Rational decision theory predicts that decreasing the riskiness of a activity will tend to increase the prevalence and degree of risky activity. As paragliding is made safer, one expects more people to be engaged in paragliding and those who are engaged in it to do it more intensely. But of course increasing the prevalence and degree of behavior will tend to increase the prevalence of occurrences of the negative outcome that one was decreasing. This is the phenomenon of risk compensation: decreasing the risk of a negative outcome of an activity is to some degree—maybe sometimes completely—compensated for by an increase in the prevalence and degree of engagement in the risky activity. For instance, taxi drivers who have antilock brakes tend to follow the vehicle in front of them more closely.
Suppose that in some case the risk compensation to some safety measure is complete: i.e., the prevalence of the relevant negative outcome (say, crashes or fatalities) is unchanged, due to the compensating increase in the prevalence and degree of the risky behavior. One might think that at this point the safety measure was pointless.
Whether this conclusion is correct depends, however, on what values the risky behavior itself has when one brackets the risk in question. If the risky behavior has positive value when one brackets the risk, the safety measure does in fact achieve something good: an increase in prevalence and degree of valuable but risky behavior with no increase in negative outcome. Paragliding is (I assume) a pleasant way to enjoy the beauty of the earth and to stretch the limits of human ability. An increase in the prevalence of paragliding without an increase of negative outcomes is all to the good.
When the behavior is completely neutral, then the safety measure, however, is simply a waste given complete risk compensation.
Finally, if the risky behavior has negative value even when one brackets the particular risky outcome, then in the case where the risk compensation is complete, the safety measure is counterproductive. It does not decrease the negative outcome it is aimed at, but by increasing the prevalence of an otherwise unfortunate activity it on balance has a negative outcome. For instance, suppose bullfighting is an instance of immoral cruelty to animals. Then apart from the risks to the bullfighter, the activity has negative value: it harms the animal and damages the soul of the person. If a safety measure for prevention of goring then were compensated for by an increase in prevalence, the safety measure would have on balance a negative outcome: there would be no decrease in gorings but there would be an increase in immoral and harmful activity.
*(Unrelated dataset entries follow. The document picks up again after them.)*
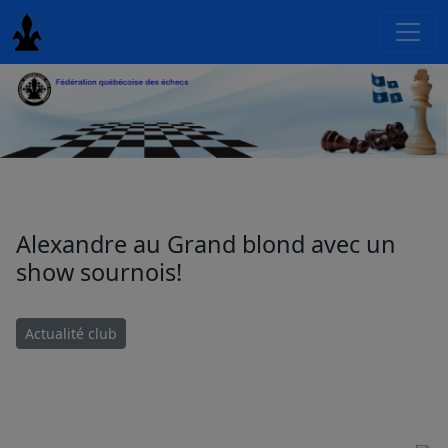
Alexandre au Grand blond avec un
show sournois!
Actualité club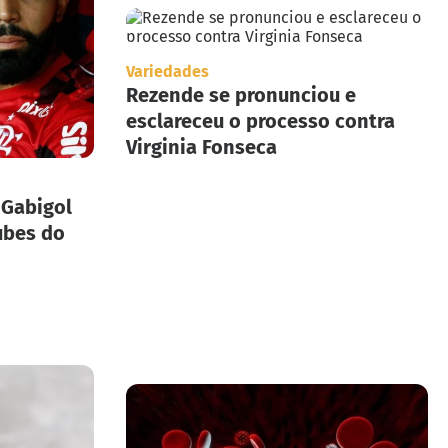
Variedades
Rezende se pronunciou e
esclareceu o processo contra
Virginia Fonseca
 Gabigol
ubes do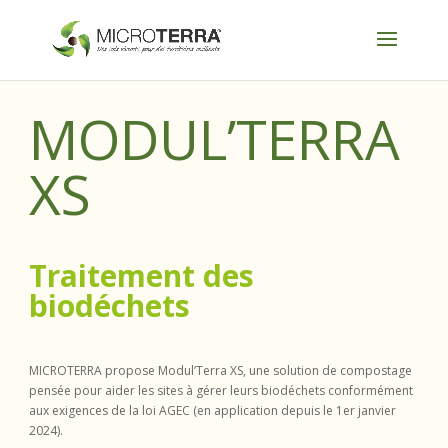
MODUL’TERRA
XS
Traitement des
biodéchets
MICROTERRA propose Modul’Terra XS, une solution de compostage
pensée pour aider les sites à gérer leurs biodéchets conformément
aux exigences de la loi AGEC (en application depuis le 1er janvier
2024).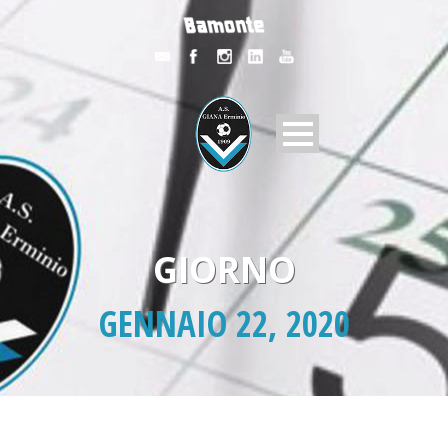
GIORNO
GENNAIO 22, 2020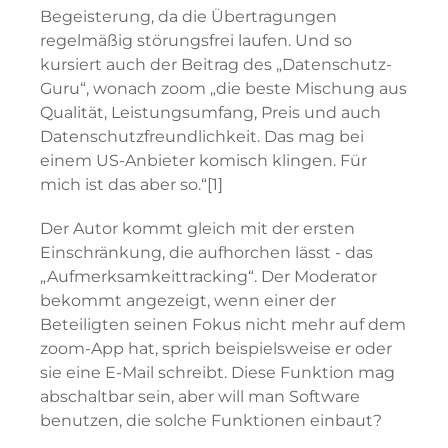
Begeisterung, da die Übertragungen
regelmäßig störungsfrei laufen. Und so
kursiert auch der Beitrag des „Datenschutz-
Guru“, wonach zoom „die beste Mischung aus
Qualität, Leistungsumfang, Preis und auch
Datenschutzfreundlichkeit. Das mag bei
einem US-Anbieter komisch klingen. Für
mich ist das aber so.“[1]
Der Autor kommt gleich mit der ersten
Einschränkung, die aufhorchen lässt - das
„Aufmerksamkeittracking“. Der Moderator
bekommt angezeigt, wenn einer der
Beteiligten seinen Fokus nicht mehr auf dem
zoom-App hat, sprich beispielsweise er oder
sie eine E-Mail schreibt. Diese Funktion mag
abschaltbar sein, aber will man Software
benutzen, die solche Funktionen einbaut?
Moreover, in cases where the risky behavior has independently negative value, a safety measure can have on balance negative effect even when the risk compensation is quite modest. Suppose that (I am making up the numbers) gorings occur in 10% of bullfights and cruelty to bulls in 80%. Suppose, further, that cruelty to bulls is at least as bad as goring (since it not only harms the bull but more importantly it seriously damages the soul of the cruel person). Then a safety measure that decreases the probability of goring by a half but results in a modest 10% increase in the prevalence of bullfighting will have on balance negative effect. For suppose that previously there were 1000 bullfights, and hence 100 gorings and 800 instances of cruelty. Now there will be 1100 bullfights, and hence (at the new rate) 55 gorings and 880 instances of cruelty. We have prevented 45 gorings at the cost of 80 instances of cruelty, and that is not worth it.
Much of the public discussion of risk compensation and safety measures centers on sex, and particularly premarital sex. We should typically expect some behavioral change in the direction of risk compensation given a safety measure. If one thinks premarital sex to be itself typically valuable, then even given total risk compensation one will think the safety measure to be worthwhile. If one thinks premarital sex to be value-neutral, then as long as the risk compensation is incomplete (i.e., the decrease in the risks due to the safety measure is not balanced by the increase in prevalence), one will think the safety measure to be worthwhile (at least as long as the costs of the safety measure are not disproportionate). But if one thinks premarital sex to have negative moral value, then one may well think a safety measure to be counterproductive even if the risk compensation is incomplete—as in my imaginary bullfighting cases.
I think public discussion of things like condoms and sex education could be significantly improved if participants in the discussion were all open and clear about the fact that we should expect some degree of risk compensation—that's just decision theory[note 1]—and were mutually clear on what value they ascribe to the sexual activity itself, independently of the risks in question.
In these kinds of cases, it sounds very attractive to say: "Let's focus on what we all agree on. Being gored, getting AIDS and teen pregnancy are worth preventing." But a public policy focused successful at improving the outcomes we have consensus on can still be on balance harmful, as my (made up) bullfighting example shows.
This seems like a very useful mental tool to have. It reduces apparently complicated moral dilemmas (e.g. the merits of harm reduction in drug policy) to a single, clear question.
ReplyDeleteBut I expect most people are not sufficiently economically literate to change their minds in response to an argument like this.